Hastaneler çocuklarla doluyor.
Özellikle 1-2 yaşlarına kadar, küçük çocukların, bebeklerin ölümüne sebep oluyor.
Yani 6 yaşa kadar olan çocuklar, daha çok ve çabuk yakalanıyor.
Sebepler arasında kirli sular ve kirli meyveler olarak gösteriliyor.
Kusma, ishal ve vücudun susuz kalması, en büyük belirtisiymiş.
Dışkı, sarılma, öpüşme benzeri yollarla bulaşabiliyor.
Dikkatli olmakta fayda var.
Küçük çocuğu olanlar daha dikkatli olmalılar.
Çünkü belli standart bir tedavisi yokmuş.
Ha unutmadan, bir de el, ayak ve ağız virüsü (hastalığı) varmış!
Kimlerden mi bulaşıyor?
Artık onu da demeyim ya!
***
Yaptığınız veya söylediğiniz her şey, başkalarının hoşuna gitmeyebilir.
Her şeyi başkalarının beğensin, hoşuna gitsin diye de yapmazsınız, yapmamalısınız, yapılmamalıdır da.
Aç kaldığınızda, maddi-manevi bir sıkıntı içerisine girdiğinizde; kimse destek çıkmaz ve kimse yardımınıza gelmez.(Tabi bazı istisnalar hariç)
Kimse kimsenin ekmeğini, aşını vermez, tabi kimse kimsenin mezarına girmez ve girmeyeceğine göre; insan doğru bildiği, uygun gördüğü, inandığı, doğru yolda, olumlu olan her şeyi yapmakta serbesttir.
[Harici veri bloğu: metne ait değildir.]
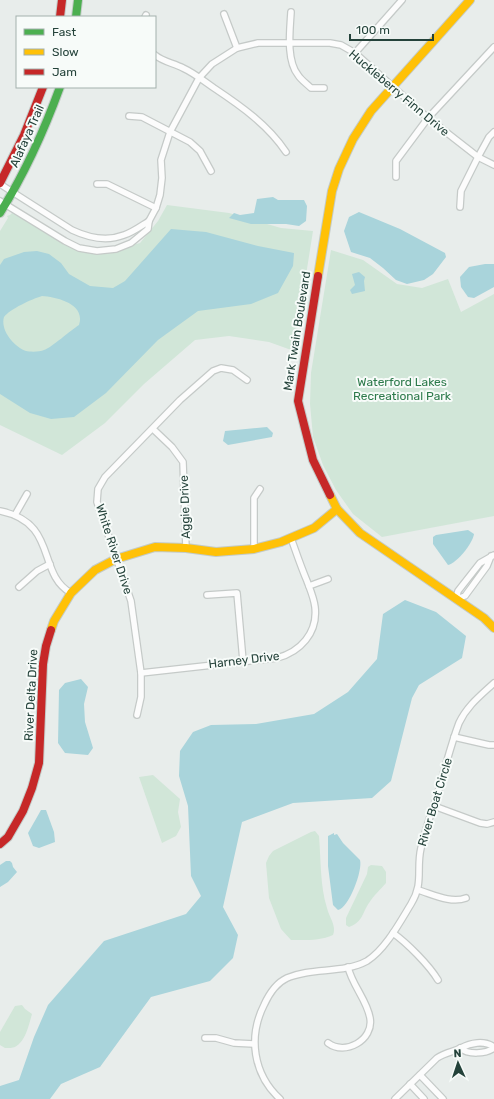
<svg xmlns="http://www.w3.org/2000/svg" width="494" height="1099" font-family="Rubik,sans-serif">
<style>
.green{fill:#d1e6d8}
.water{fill:#a9d4db;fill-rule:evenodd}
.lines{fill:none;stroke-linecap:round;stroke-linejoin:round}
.street-casing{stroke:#c5cac8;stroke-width:8}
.fast-casing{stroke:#c3cbc8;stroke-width:10}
.slow-casing{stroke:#c3cbc8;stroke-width:10}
.jam-casing{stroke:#c3cbc8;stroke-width:10}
.street{stroke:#fcfcfc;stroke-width:5.5}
.fast{stroke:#4caf50;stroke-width:8}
.slow{stroke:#ffc107;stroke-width:8}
.jam{stroke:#c62828;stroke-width:8}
.labels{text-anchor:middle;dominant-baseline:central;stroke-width:4;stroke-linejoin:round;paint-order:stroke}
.street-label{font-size:12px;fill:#24423a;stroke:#f7fbf9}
.park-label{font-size:12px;fill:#2d7a4b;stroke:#f7fbf9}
</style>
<rect width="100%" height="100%" fill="#e8edeb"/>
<g class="green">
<path d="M167,205l62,8 52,15 32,3 -19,120 -25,-9 -40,-6 -34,4 -51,44 -39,39 -43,32 -62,-30v-194l8,-13 -1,-2 3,-1 2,-2 9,3 48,31 29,7 42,-11 18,-22z"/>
<path d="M331,250l32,10 34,24 25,4 26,-9 13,33 33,-18v222l-112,21 -29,-23 -17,-24 -13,-25 -10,-28 -3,-33 1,-31z"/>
<path d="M153,775l27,24 -2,13 3,15 -5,9 -14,7 -23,-66z"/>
<path d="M315,831l4,5c2,24 1,50 8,72 2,9 10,18 6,27 -13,6 -28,5 -42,5l-10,-11 -12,-31 -3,-35 3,-7 4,-5 38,-19z"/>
<path d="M371,865l11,1 4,6v11c-6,7 -12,12 -17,20 -7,10 -6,19 -20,24l-3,-2v-7l21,-44 1,-7z"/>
<path d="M22,1005l3,4 7,5c-3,10 -6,27 -17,33 -2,1 -7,1 -10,1l-5,-3v-13l15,-26z"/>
</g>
<g class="water">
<path d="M273,197l5,3h26l3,6 -1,15 -7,5 -13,-2h-35l-22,-6 5,-5 6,2 14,-2 3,-14z"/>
<path d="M359,212l41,17 45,24 1,4 -13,17 -9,6 -17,4 -11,-4 -13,-12 -13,-10 -19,-6 -7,-21 5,-14z"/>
<path d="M171,229l35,3 52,14 36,7 -1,13 -15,27 -27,11 -53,7 -40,29 -52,53 -32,24 -23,2 -21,-6 -30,-19v-129l4,-6 20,-7 13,-1 12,3 12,9 8,11 21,12 23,2 12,-7zM42,296c15,1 44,8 37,29 -8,5 -28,23 -35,25 -4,2 -14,2 -18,1 -12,-4 -26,-21 -22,-34 6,-8 28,-18 38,-21z"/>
<path d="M485,264h9v23l-20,11 -6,-1 -7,-10 -1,-10 9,-10z"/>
<path d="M359,272l6,5 -1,4 1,10 -13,3 -2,-4 5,-5 -3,-11z"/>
<path d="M267,427l6,6 -1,4 -44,8 -5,-4 2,-10z"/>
<path d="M468,530l6,4c-1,9 -17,29 -26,31l-15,-21v-7l3,-2z"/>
<path d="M405,600l31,12 30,24 -4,22 -43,27 -7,13 -21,83 -19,17 -79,5 -51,19 -19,85 15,28 -5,23 -23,23 -59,16 -51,70 -39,17 -11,15h-50v-13l19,-6 15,-43 14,-32 56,-64 82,-27 15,-18 -10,-20 -3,-70 -9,-30 1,-25 13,-19 18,-7 45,-1 58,-10 34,-22 29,-33 6,-45z"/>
<path d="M81,679l7,8 -4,17 1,18 8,26 -5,7 -23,-2 -7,-10 1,-53 6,-7z"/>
<path d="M41,810h5l8,22 1,10 -16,6 -6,-2 -5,-13z"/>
<path d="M334,833v2l3,-1 6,9 17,17c3,10 -11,48 -22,50l-5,-5 -5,-39v-30z"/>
<path d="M6,861h4l2,2 1,4 4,5 -9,10 -8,5v-22z"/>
</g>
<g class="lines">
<g class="street-casing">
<g id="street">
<path d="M291,12c-1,18 -5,48 7,63 3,5 9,9 13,13h13"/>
<path d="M224,14l13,34"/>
<path d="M145,17l1,-2"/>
<path d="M355,53l47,-53"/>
<path d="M155,55c8,7 19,8 28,13 11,5 21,13 31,20 27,18 54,37 72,64"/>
<path d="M129,116l13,1 48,25 10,9 11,20"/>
<path d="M396,177v-16l32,-43 66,-71"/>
<path d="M0,184l72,46c17,8 34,12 52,5 9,-3 17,-9 25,-14"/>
<path d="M97,184h10l49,24"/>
<path d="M0,201l65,40 14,7 18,3 19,-2 15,-6 17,-14 1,-8 7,-13 4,-13 2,-17 -1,-18 9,-28 29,-54 13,-14 25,-16 21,-5h72l11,2 14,8 73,65 50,39 16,8"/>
<path d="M460,207l1,-16 17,-34 11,-20 5,-5"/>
<path d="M153,429l19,18 11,15 3,86"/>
<path d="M0,511c59,12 36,62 71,82"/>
<path d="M15,515l12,-21"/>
<path d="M254,549v-51l6,-9"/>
<path d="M491,556l-4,10 -22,30 -9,3 2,-8 22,-28 14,-8"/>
<path d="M309,586l19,-7"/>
<path d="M19,587l18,-16 13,-7"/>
<path d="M207,595l30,-2 6,68"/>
<path d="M141,673l136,-15c23,-6 41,-25 38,-51 -1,-9 -5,-18 -8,-26 -6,-14 -11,-29 -16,-43"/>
<path d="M137,715l4,-18v-24l-10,-72 -34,-99 1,-13 7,-12 75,-77 33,-29 8,-3 12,2 14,10"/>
<path d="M454,737l35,8h5"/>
<path d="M434,806l46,17 7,1 7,-2"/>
<path d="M418,890c14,4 33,14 48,8"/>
<path d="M393,933c14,10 36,32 45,47"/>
<path d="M205,1038h11l18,5 20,1"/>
<path d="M328,1043c17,13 46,-3 42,-25 -3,-18 -18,-33 -22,-51"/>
<path d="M460,1048c8,7 26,6 34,0"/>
<path d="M420,1075l23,24"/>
<path d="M410,1084l14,15"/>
<path d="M280,1099c-27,-25 -32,-62 -16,-94 5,-11 12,-22 23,-27 25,-11 56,-4 80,-17 18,-11 33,-39 44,-57 13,-21 5,-35 10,-56 4,-17 10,-35 16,-52 7,-24 13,-49 22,-73 8,-17 21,-27 35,-40"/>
<path d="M395,1099l42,-41c9,-6 16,-6 24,-10 9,-5 23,-8 33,-1"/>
</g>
</g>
<g class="fast-casing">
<g id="fast">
<path d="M76,17l2,-17"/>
<path d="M0,213c25,-40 44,-82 60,-126"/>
</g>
</g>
<g class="slow-casing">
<g id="slow">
<path d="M318,276l14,-85 7,-22 14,-30 18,-28 99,-111"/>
<path d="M330,495l7,14 23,24 124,85 10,10"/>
<path d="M51,630l3,-9 17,-28 24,-23 21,-11 39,-12 31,1 30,4 38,-3 27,-7 33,-14 23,-19"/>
</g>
</g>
<g class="jam-casing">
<g id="jam">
<path d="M60,17l2,-17"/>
<path d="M0,183l24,-48 19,-48"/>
<path d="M318,276l-20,125 15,59 17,35"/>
<path d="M0,844l8,-7 15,-26 9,-23 7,-25 4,-99 3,-18 5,-16"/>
</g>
</g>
<use href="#street" class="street"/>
<use href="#fast" class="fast"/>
<use href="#slow" class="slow"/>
<use href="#jam" class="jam"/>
</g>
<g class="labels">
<g class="street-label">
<text transform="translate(399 93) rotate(40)">Huckleberry Finn Drive</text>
<text transform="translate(27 136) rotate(-66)">Alafaya Trail</text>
<text transform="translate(297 331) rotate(-81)">Mark Twain Boulevard</text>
<text transform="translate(185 507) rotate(-92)">Aggie Drive</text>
<text transform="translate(114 549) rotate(72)">White River Drive</text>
<text transform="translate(244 660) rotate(-7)">Harney Drive</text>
<text transform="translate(31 695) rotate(-87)">River Delta Drive</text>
<text transform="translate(435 802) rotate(-73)">River Boat Circle</text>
</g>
<g class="park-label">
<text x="402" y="382">Waterford Lakes<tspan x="402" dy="14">Recreational Park</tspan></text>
</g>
</g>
<rect x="16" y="16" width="140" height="72" fill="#f7fbf9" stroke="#a3b1ad"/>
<rect x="24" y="29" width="20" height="6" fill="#4caf50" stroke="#a3b1ad"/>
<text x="52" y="36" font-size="12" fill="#24423a">Fast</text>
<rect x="24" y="49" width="20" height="6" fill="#ffc107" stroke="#a3b1ad"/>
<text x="52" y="56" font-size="12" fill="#24423a">Slow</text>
<rect x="24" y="69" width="20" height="6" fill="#c62828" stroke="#a3b1ad"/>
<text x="52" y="76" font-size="12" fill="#24423a">Jam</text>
<g transform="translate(458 1063) rotate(357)" stroke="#f7fbf9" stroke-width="3" paint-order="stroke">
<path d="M0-3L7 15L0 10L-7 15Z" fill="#24423a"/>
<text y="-6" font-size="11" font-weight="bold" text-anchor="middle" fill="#24423a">N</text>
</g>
<path d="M350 34v6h83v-6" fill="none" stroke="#24423a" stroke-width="2"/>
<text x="356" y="34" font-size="12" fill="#24423a" stroke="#f7fbf9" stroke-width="3" paint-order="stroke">100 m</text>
</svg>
Yaptığınız şeyler, kimsenin menfaatine dokunmuyorsa, zarar vermiyorsa, kimsenin sizden hesap sormasına ve alınmasına da gerek yoktur.
İnsanın madem ki hür iradesi, idrak etme, yorumlama kabiliyeti var, o halde doğru bildiğiniz yolda devam.
Kimin ne dediği o kadar da önemli değil.
Önemli olan, Hakim-i Mutlak’ın ne dediğidir.